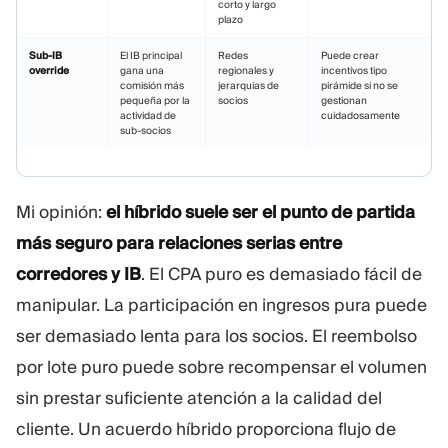
corto y largo
plazo
Sub-IB
El IB principal
Redes
Puede crear
override
gana una
regionales y
incentivos tipo
comisión más
jerarquías de
pirámide si no se
pequeña por la
socios
gestionan
actividad de
cuidadosamente
sub-socios
Mi opinión:
el híbrido suele ser el punto de partida
más seguro para relaciones serias entre
corredores y IB
. El CPA puro es demasiado fácil de
manipular. La participación en ingresos pura puede
ser demasiado lenta para los socios. El reembolso
por lote puro puede sobre recompensar el volumen
sin prestar suficiente atención a la calidad del
cliente. Un acuerdo híbrido proporciona flujo de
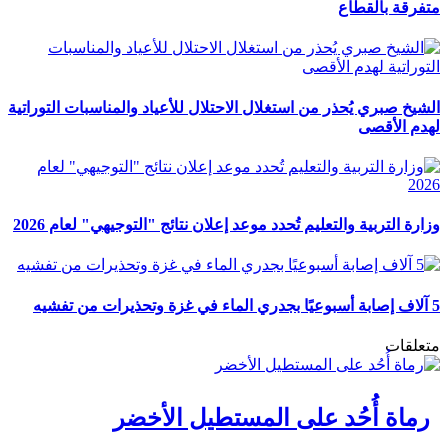
متفرقة بالقطاع
الشيخ صبري يُحذر من استغلال الاحتلال للأعياد والمناسبات التوراتية
لهدم الأقصى
وزارة التربية والتعليم تُحدد موعد إعلان نتائج "التوجيهي" لعام 2026
5 آلاف إصابة أسبوعيًا بجدري الماء في غزة وتحذيرات من تفشيه
متعلقات
رماة أُحُد على المستطيل الأخضر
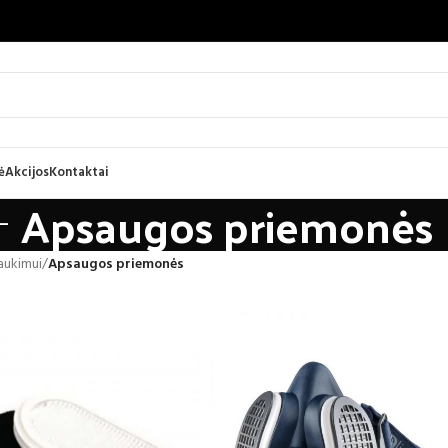
ė
Akcijos
Kontaktai
Apsaugos priemonės
raukimui
/
Apsaugos priemonės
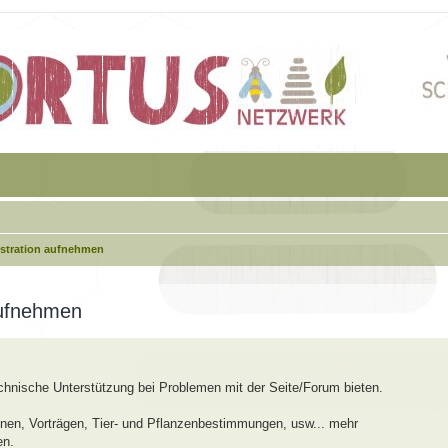
istration aufnehmen
aufnehmen
echnische Unterstützung bei Problemen mit der Seite/Forum bieten.
en, Vorträgen, Tier- und Pflanzenbestimmungen, usw... mehr
en.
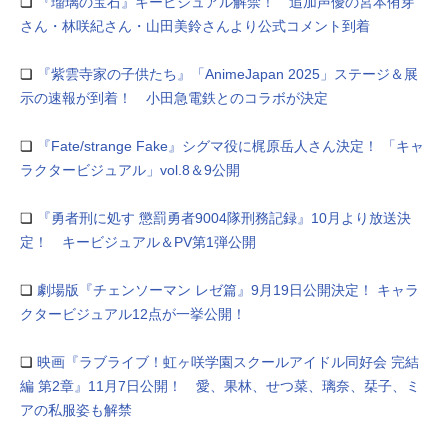
❏
『瑠璃の宝石』キービジュアル解禁！ 追加声優の宮本侑芽
さん・林咲紀さん・山田美鈴さんより公式コメント到着
❏
『紫雲寺家の子供たち』「AnimeJapan 2025」ステージ＆展
⽰の速報が到着！ ⼩⽥急電鉄とのコラボが決定
❏
『Fate/strange Fake』シグマ役に梶原岳人さん決定！ 「キャ
ラクタービジュアル」vol.8＆9公開
❏
『勇者刑に処す 懲罰勇者9004隊刑務記録』10月より放送決
定！ キービジュアル＆PV第1弾公開
❏
劇場版『チェンソーマン レゼ篇』9月19日公開決定！ キャラ
クタービジュアル12点が一挙公開！
❏
映画『ラブライブ！虹ヶ咲学園スクールアイドル同好会 完結
編 第2章』11月7日公開！ 愛、果林、せつ菜、璃奈、栞子、ミ
アの私服姿も解禁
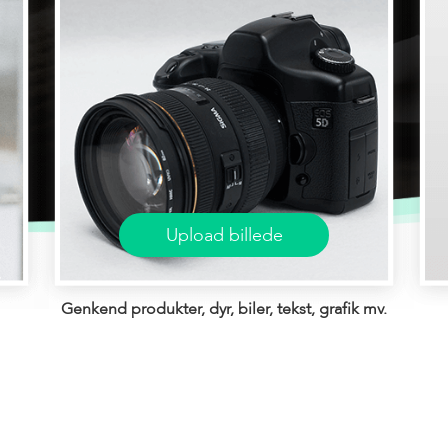
Upload billede
Genkend produkter, dyr, biler, tekst, grafik mv.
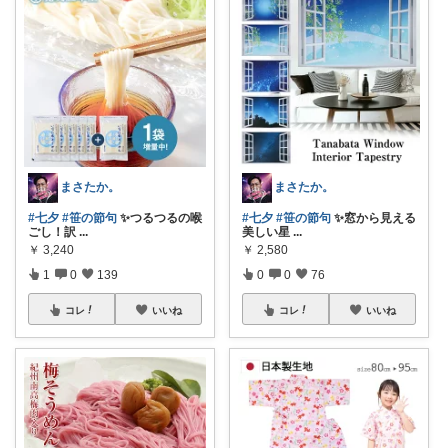
まさたか。
まさたか。
#七夕
#笹の節句
✨つるつるの喉
#七夕
#笹の節句
✨窓から見える
ごし！訳
...
美しい星
...
￥
3,240
￥
2,580
1
0
139
0
0
76
コレ
いいね
コレ
いいね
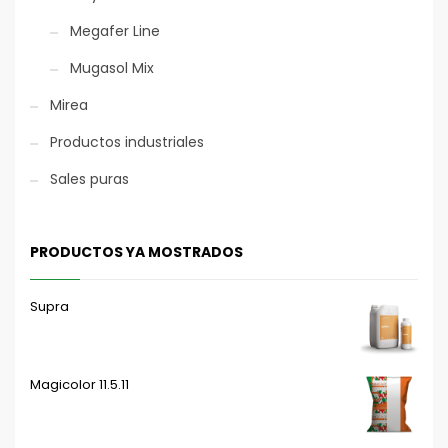
Megafer Line
Mugasol Mix
Mirea
Productos industriales
Sales puras
PRODUCTOS YA MOSTRADOS
Supra
Magicolor 11.5.11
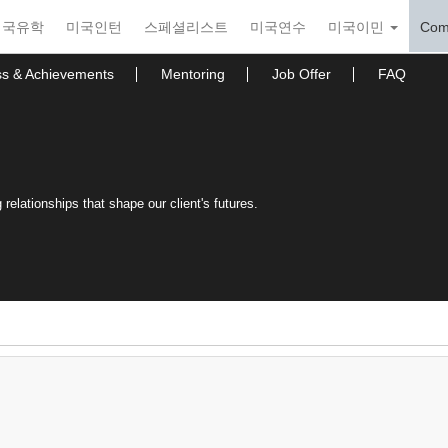
미국유학
미국인턴
스페셜리스트
미국연수
미국이민
Com
ss & Achievements
Mentoring
Job Offer
FAQ
relationships that shape our client's futures.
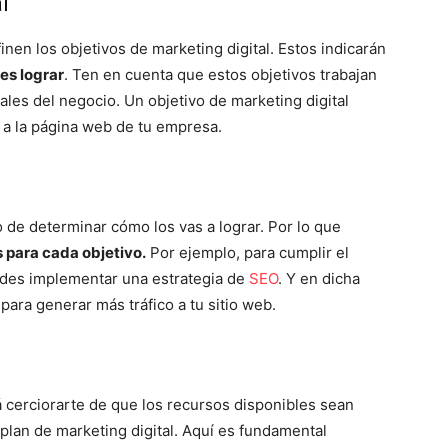
l
inen los objetivos de marketing digital. Estos indicarán
res lograr
. Ten en cuenta que estos objetivos trabajan
ales del negocio. Un objetivo de marketing digital
 a la página web de tu empresa.
 de determinar cómo los vas a lograr. Por lo que
s para cada objetivo.
Por ejemplo, para cumplir el
uedes implementar una estrategia de
SEO
. Y en dicha
 para generar más tráfico a tu sitio web.
irá cerciorarte de que los recursos disponibles sean
plan de marketing digital. Aquí es fundamental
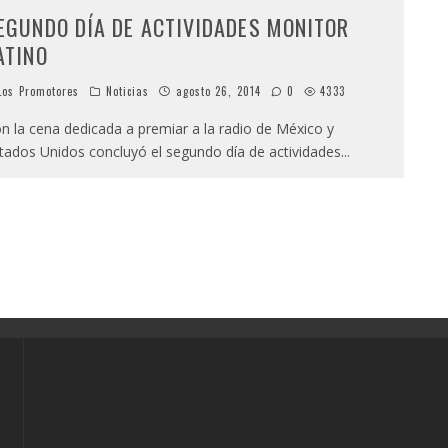
EGUNDO DÍA DE ACTIVIDADES MONITOR
ATINO
os Promotores
Noticias
agosto 26, 2014
0
4333
n la cena dedicada a premiar a la radio de México y
tados Unidos concluyó el segundo día de actividades
...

==================================================

**EXERCISE OBJECTIVE**
Each line of the listing above must be given again exactly; the pictures are to be left out.

**ANSWER AREA**
corto y largo
plazo
Sub-IB
El IB principal
Redes
Puede crear
override
gana una
regionales y
incentivos tipo
comisión más
jerarquías de
pirámide si no se
pequeña por la
socios
gestionan
actividad de
cuidadosamente
sub-socios
Mi opinión:
el híbrido suele ser el punto de partida
más seguro para relaciones serias entre
corredores y IB
. El CPA puro es demasiado fácil de
manipular. La participación en ingresos pura puede
ser demasiado lenta para los socios. El reembolso
por lote puro puede sobre recompensar el volumen
sin prestar suficiente atención a la calidad del
cliente. Un acuerdo híbrido proporciona flujo de
متفرقة بالقطاع
الشيخ صبري يُحذر من استغلال الاحتلال للأعياد والمناسبات التوراتية
لهدم الأقصى
وزارة التربية والتعليم تُحدد موعد إعلان نتائج "التوجيهي" لعام 2026
5 آلاف إصابة أسبوعيًا بجدري الماء في غزة وتحذيرات من تفشيه
متعلقات
رماة أُحُد على المستطيل الأخضر
ė
Akcijos
Kontaktai
Apsaugos priemonės
raukimui
/
Apsaugos priemonės
istration aufnehmen
aufnehmen
echnische Unterstützung bei Problemen mit der Seite/Forum bieten.
en, Vorträgen, Tier- und Pflanzenbestimmungen, usw... mehr
en.
❏
『瑠璃の宝石』キービジュアル解禁！ 追加声優の宮本侑芽
さん・林咲紀さん・山田美鈴さんより公式コメント到着
❏
『紫雲寺家の子供たち』「AnimeJapan 2025」ステージ＆展
⽰の速報が到着！ ⼩⽥急電鉄とのコラボが決定
❏
『Fate/strange Fake』シグマ役に梶原岳人さん決定！ 「キャ
ラクタービジュアル」vol.8＆9公開
❏
『勇者刑に処す 懲罰勇者9004隊刑務記録』10月より放送決
定！ キービジュアル＆PV第1弾公開
❏
劇場版『チェンソーマン レゼ篇』9月19日公開決定！ キャラ
クタービジュアル12点が一挙公開！
❏
映画『ラブライブ！虹ヶ咲学園スクールアイドル同好会 完結
編 第2章』11月7日公開！ 愛、果林、せつ菜、璃奈、栞子、ミ
アの私服姿も解禁
Upload billede
Genkend produkter, dyr, biler, tekst, grafik mv.
まさたか。
まさたか。
#七夕
#笹の節句
✨つるつるの喉
#七夕
#笹の節句
✨窓から見える
ごし！訳
...
美しい星
...
￥
3,240
￥
2,580
1
0
139
0
0
76
コレ
いいね
コレ
いいね
Megafer Line
Mugasol Mix
Mirea
Productos industriales
Sales puras
PRODUCTOS YA MOSTRADOS
Supra
Magicolor 11.5.11
미국유학
미국인턴
스페셜리스트
미국연수
미국이민
Com
ss & Achievements
Mentoring
Job Offer
FAQ
relationships that shape our client's futures.
l
inen los objetivos de marketing digital. Estos indicarán
res lograr
. Ten en cuenta que estos objetivos trabajan
ales del negocio. Un objetivo de marketing digital
 a la página web de tu empresa.
 de determinar cómo los vas a lograr. Por lo que
s para cada objetivo.
Por ejemplo, para cumplir el
uedes implementar una estrategia de
SEO
. Y en dicha
 para generar más tráfico a tu sitio web.
irá cerciorarte de que los recursos disponibles sean
plan de marketing digital. Aquí es fundamental
EGUNDO DÍA DE ACTIVIDADES MONITOR
ATINO
os Promotores
Noticias
agosto 26, 2014
0
4333
n la cena dedicada a premiar a la radio de México y
tados Unidos concluyó el segundo día de actividades
...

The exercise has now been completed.